>>>>

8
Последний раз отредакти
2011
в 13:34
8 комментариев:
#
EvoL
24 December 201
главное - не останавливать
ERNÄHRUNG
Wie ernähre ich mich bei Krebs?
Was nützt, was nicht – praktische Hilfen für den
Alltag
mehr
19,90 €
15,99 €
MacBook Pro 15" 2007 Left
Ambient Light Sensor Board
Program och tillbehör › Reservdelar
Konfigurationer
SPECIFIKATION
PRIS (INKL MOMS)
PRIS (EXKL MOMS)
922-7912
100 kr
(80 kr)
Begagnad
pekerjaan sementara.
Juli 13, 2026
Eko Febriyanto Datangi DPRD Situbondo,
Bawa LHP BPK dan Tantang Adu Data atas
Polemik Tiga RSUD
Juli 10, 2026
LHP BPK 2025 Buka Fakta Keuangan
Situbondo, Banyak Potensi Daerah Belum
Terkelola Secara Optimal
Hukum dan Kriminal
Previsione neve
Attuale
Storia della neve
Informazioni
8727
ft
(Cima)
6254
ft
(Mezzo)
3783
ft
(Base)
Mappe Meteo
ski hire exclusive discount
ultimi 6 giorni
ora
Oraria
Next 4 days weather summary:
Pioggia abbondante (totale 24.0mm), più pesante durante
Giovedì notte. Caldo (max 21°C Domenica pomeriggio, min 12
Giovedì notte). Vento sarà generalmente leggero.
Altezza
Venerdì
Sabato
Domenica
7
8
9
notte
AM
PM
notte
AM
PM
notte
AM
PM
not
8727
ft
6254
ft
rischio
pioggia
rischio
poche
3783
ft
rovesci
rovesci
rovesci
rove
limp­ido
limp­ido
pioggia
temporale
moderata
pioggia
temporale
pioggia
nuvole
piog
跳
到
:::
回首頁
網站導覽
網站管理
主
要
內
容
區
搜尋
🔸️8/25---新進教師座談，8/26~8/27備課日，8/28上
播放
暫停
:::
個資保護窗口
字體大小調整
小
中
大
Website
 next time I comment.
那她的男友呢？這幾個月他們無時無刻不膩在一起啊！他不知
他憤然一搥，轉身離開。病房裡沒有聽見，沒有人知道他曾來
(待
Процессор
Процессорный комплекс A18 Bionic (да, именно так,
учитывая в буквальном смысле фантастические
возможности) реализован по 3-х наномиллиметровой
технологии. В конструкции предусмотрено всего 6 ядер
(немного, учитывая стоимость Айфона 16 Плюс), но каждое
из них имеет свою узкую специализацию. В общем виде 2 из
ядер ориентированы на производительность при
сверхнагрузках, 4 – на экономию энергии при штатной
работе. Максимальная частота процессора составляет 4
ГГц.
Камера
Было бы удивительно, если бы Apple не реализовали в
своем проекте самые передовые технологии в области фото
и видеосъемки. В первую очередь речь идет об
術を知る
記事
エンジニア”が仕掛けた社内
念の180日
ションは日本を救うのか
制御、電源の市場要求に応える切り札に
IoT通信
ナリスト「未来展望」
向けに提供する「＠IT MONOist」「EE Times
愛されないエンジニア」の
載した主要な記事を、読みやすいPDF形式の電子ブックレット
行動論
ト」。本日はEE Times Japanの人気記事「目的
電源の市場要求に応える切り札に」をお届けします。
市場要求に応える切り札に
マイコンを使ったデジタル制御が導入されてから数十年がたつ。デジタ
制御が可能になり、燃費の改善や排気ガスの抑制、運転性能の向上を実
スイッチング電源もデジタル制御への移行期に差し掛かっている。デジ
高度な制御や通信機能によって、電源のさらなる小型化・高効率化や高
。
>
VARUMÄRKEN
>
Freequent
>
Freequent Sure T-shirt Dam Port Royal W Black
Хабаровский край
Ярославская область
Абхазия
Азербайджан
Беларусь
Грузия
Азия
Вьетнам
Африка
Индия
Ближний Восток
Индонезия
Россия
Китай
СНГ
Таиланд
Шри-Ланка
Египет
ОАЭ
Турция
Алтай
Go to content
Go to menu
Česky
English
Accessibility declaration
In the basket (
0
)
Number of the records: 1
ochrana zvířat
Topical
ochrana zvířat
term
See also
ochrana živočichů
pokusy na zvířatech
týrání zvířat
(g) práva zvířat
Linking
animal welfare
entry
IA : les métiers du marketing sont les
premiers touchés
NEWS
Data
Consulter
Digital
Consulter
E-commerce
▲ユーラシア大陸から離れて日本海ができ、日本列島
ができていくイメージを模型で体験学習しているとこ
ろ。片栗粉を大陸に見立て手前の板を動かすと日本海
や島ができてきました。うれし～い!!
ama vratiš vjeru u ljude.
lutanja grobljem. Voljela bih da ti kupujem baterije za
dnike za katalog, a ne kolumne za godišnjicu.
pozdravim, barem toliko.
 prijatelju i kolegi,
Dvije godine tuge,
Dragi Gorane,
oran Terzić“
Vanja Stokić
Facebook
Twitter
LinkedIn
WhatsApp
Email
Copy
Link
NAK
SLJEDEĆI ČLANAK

<<<<

- **Task item**
Reproduce the text of all the records above word for word, keeping every line and its order unchanged.

- **Answer**
8
Последний раз отредакти
2011
в 13:34
8 комментариев:
#
EvoL
24 December 201
главное - не останавливать
ERNÄHRUNG
Wie ernähre ich mich bei Krebs?
Was nützt, was nicht – praktische Hilfen für den
Alltag
mehr
19,90 €
15,99 €
MacBook Pro 15" 2007 Left
Ambient Light Sensor Board
Program och tillbehör › Reservdelar
Konfigurationer
SPECIFIKATION
PRIS (INKL MOMS)
PRIS (EXKL MOMS)
922-7912
100 kr
(80 kr)
Begagnad
pekerjaan sementara.
Juli 13, 2026
Eko Febriyanto Datangi DPRD Situbondo,
Bawa LHP BPK dan Tantang Adu Data atas
Polemik Tiga RSUD
Juli 10, 2026
LHP BPK 2025 Buka Fakta Keuangan
Situbondo, Banyak Potensi Daerah Belum
Terkelola Secara Optimal
Hukum dan Kriminal
Previsione neve
Attuale
Storia della neve
Informazioni
8727
ft
(Cima)
6254
ft
(Mezzo)
3783
ft
(Base)
Mappe Meteo
ski hire exclusive discount
ultimi 6 giorni
ora
Oraria
Next 4 days weather summary:
Pioggia abbondante (totale 24.0mm), più pesante durante
Giovedì notte. Caldo (max 21°C Domenica pomeriggio, min 12
Giovedì notte). Vento sarà generalmente leggero.
Altezza
Venerdì
Sabato
Domenica
7
8
9
notte
AM
PM
notte
AM
PM
notte
AM
PM
not
8727
ft
6254
ft
rischio
pioggia
rischio
poche
3783
ft
rovesci
rovesci
rovesci
rove
limp­ido
limp­ido
pioggia
temporale
moderata
pioggia
temporale
pioggia
nuvole
piog
跳
到
:::
回首頁
網站導覽
網站管理
主
要
內
容
區
搜尋
🔸️8/25---新進教師座談，8/26~8/27備課日，8/28上
播放
暫停
:::
個資保護窗口
字體大小調整
小
中
大
Website
 next time I comment.
那她的男友呢？這幾個月他們無時無刻不膩在一起啊！他不知
他憤然一搥，轉身離開。病房裡沒有聽見，沒有人知道他曾來
(待
Процессор
Процессорный комплекс A18 Bionic (да, именно так,
учитывая в буквальном смысле фантастические
возможности) реализован по 3-х наномиллиметровой
технологии. В конструкции предусмотрено всего 6 ядер
(немного, учитывая стоимость Айфона 16 Плюс), но каждое
из них имеет свою узкую специализацию. В общем виде 2 из
ядер ориентированы на производительность при
сверхнагрузках, 4 – на экономию энергии при штатной
работе. Максимальная частота процессора составляет 4
ГГц.
Камера
Было бы удивительно, если бы Apple не реализовали в
своем проекте самые передовые технологии в области фото
и видеосъемки. В первую очередь речь идет об
術を知る
記事
エンジニア”が仕掛けた社内
念の180日
ションは日本を救うのか
制御、電源の市場要求に応える切り札に
IoT通信
ナリスト「未来展望」
向けに提供する「＠IT MONOist」「EE Times
愛されないエンジニア」の
載した主要な記事を、読みやすいPDF形式の電子ブックレット
行動論
ト」。本日はEE Times Japanの人気記事「目的
電源の市場要求に応える切り札に」をお届けします。
市場要求に応える切り札に
マイコンを使ったデジタル制御が導入されてから数十年がたつ。デジタ
制御が可能になり、燃費の改善や排気ガスの抑制、運転性能の向上を実
スイッチング電源もデジタル制御への移行期に差し掛かっている。デジ
高度な制御や通信機能によって、電源のさらなる小型化・高効率化や高
。
>
VARUMÄRKEN
>
Freequent
>
Freequent Sure T-shirt Dam Port Royal W Black
Хабаровский край
Ярославская область
Абхазия
Азербайджан
Беларусь
Грузия
Азия
Вьетнам
Африка
Индия
Ближний Восток
Индонезия
Россия
Китай
СНГ
Таиланд
Шри-Ланка
Египет
ОАЭ
Турция
Алтай
Go to content
Go to menu
Česky
English
Accessibility declaration
In the basket (
0
)
Number of the records: 1
ochrana zvířat
Topical
ochrana zvířat
term
See also
ochrana živočichů
pokusy na zvířatech
týrání zvířat
(g) práva zvířat
Linking
animal welfare
entry
IA : les métiers du marketing sont les
premiers touchés
NEWS
Data
Consulter
Digital
Consulter
E-commerce
▲ユーラシア大陸から離れて日本海ができ、日本列島
ができていくイメージを模型で体験学習しているとこ
ろ。片栗粉を大陸に見立て手前の板を動かすと日本海
や島ができてきました。うれし～い!!
ama vratiš vjeru u ljude.
lutanja grobljem. Voljela bih da ti kupujem baterije za
dnike za katalog, a ne kolumne za godišnjicu.
pozdravim, barem toliko.
 prijatelju i kolegi,
Dvije godine tuge,
Dragi Gorane,
oran Terzić“
Vanja Stokić
Facebook
Twitter
LinkedIn
WhatsApp
Email
Copy
Link
NAK
SLJEDEĆI ČLANAK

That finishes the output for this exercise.